Jack of Kent this week poses an interesting question about scepticism. It boils down to whether sceptics have an image problem, whether it is enough to be right.
Now, while my general outlook might be clear enough from previous posts, I'll nail my colours to the mast here again for those who have just tuned in.
I don't believe in "woo". And for me woo includes not just alternative medicines proven to have no clinical value (homoeopathy for example) but also unsupported political assertions (what we are doing will prevent a future global crisis), unsupported linguistic assertions (never split an infinitive), religions in general or unsupported assertions about anything.
Now how I react depends on which particular bit of woo I am dealing with.
In the case of religions, for example, I'm a live and let live kind of a guy. I don't try to convert people to atheism or even discuss it unless someone tries to convert me. I'm not as forgiving on everything though and, in light of Jack of Kent's question, I am wondering if I should be.
I am prepared to argue politics, to an extent, though in many ways it's every much a no-win battle as religion. You can't convince people with evidence when their whole belief system is defined by believing things without evidence.
I do argue, and at length, about language because I'm a language teacher and a linguistics enthusiast. It's my field and I find that my annoyance at unsupported, nit-picking, pedantry outweighs my reluctance to get involved in verbal battles that I know I can't win.
The main area of debate on Jack of Kent though is alternative medicine and here I have sometimes been a bit over-enthusiastic in arguing.
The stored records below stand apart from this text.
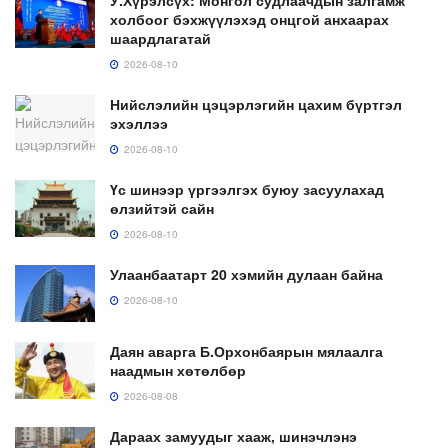
холбоог бэхжүүлэхэд онцгой анхаарах
шаардлагатай
2026-08-10
Нийслэлийн цэцэрлэгийн цахим бүртгэл
эхэллээ
2026-08-10
Үс шинээр үргээлгэх буюу засуулахад
өлзийтэй сайн
2026-08-10
Улаанбаатарт 20 хэмийн дулаан байна
2026-08-10
Даян аварга Б.Орхонбаярын мялаалга
наадмын хөтөлбөр
2026-08-08
Дараах замуудыг хааж, шинэчлэнэ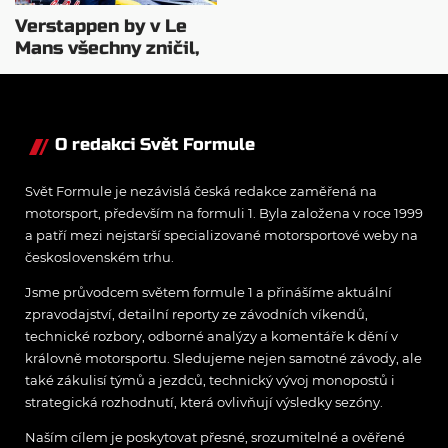
Verstappen by v Le
Mans všechny zničil,
myslí si Sargeant
O redakci Svět Formule
Svět Formule je nezávislá česká redakce zaměřená na
motorsport, především na formuli 1. Byla založena v roce 1999
a patří mezi nejstarší specializované motorsportové weby na
československém trhu.
Jsme průvodcem světem formule 1 a přinášíme aktuální
zpravodajství, detailní reporty ze závodních víkendů,
technické rozbory, odborné analýzy a komentáře k dění v
královně motorsportu. Sledujeme nejen samotné závody, ale
také zákulisí týmů a jezdců, technický vývoj monopostů i
strategická rozhodnutí, která ovlivňují výsledky sezóny.
Naším cílem je poskytovat přesné, srozumitelné a ověřené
I've had the idea in my head, possibly mistakenly, that if people only understood the facts they would stop believing in the nonsense.
My previous post shows that I am, perhaps, mellowing a bit. When my colleague suggested that I try TCM or homoeopathy to cure my gout, I bit my tongue and refused to be baited into an argument. I know she believes in these things and I know that arguing with her won't change her opinion of them, just of me.
This is the very heart of the image problem that scepticism has. I genuinely believe that voodoo or sacrificing a goat would have as much chance of curing my gout as TCM or homoeopathy. I prefer to take seriously the advice of my doctor who suggested none of those things. But, however much I believe that, I have absolutely no way to demolish the faith of someone who says "It worked for me." There is literally nothing I can say or do that will convince them that whatever cured them it wasn't a magic sugar pill.
The trouble is, as I've observed before, the evidence is largely irrelevant to a genuine true believer. The more evidence you amass, the more you insist on presenting it, the more strident you become...the more they cry conspiracy. As with my colleague, they don't look at the evidence and modify their opinion of whichever bit of woo that is under discussion, they look at it and modify their opinions of you. Remember that you are not simply undermining their opinion you are undermining their faith. The few who come round to the rationalist point of view would probably have done so eventually anyway. The rest will either ignore or vilify you anyway.
Does this mean we should all just shut up and let people believe whatever they want to believe? It is, after all, the approach I take to religion. I am in two minds about it but on the whole I think not. While a lot of alternative therapies are in themselves harmless they may be passively harmful in that they prevent people taking effective action. Some, of course, as with February's TCM poisoning case, can be actively harmful.
What it all comes down to is whether you think that you have a moral duty to attempt to stop people harming themselves.
So, in short, yes, scepticism does have an image problem and no, it isn't enough to be right.
There is also sadly nothing much we can do about it. Believers believe and believing that they are right means believing that the sceptics are wrong. No matter how we present our case, the very fact that we present it at all is so opposed to their views that we will always have an image problem.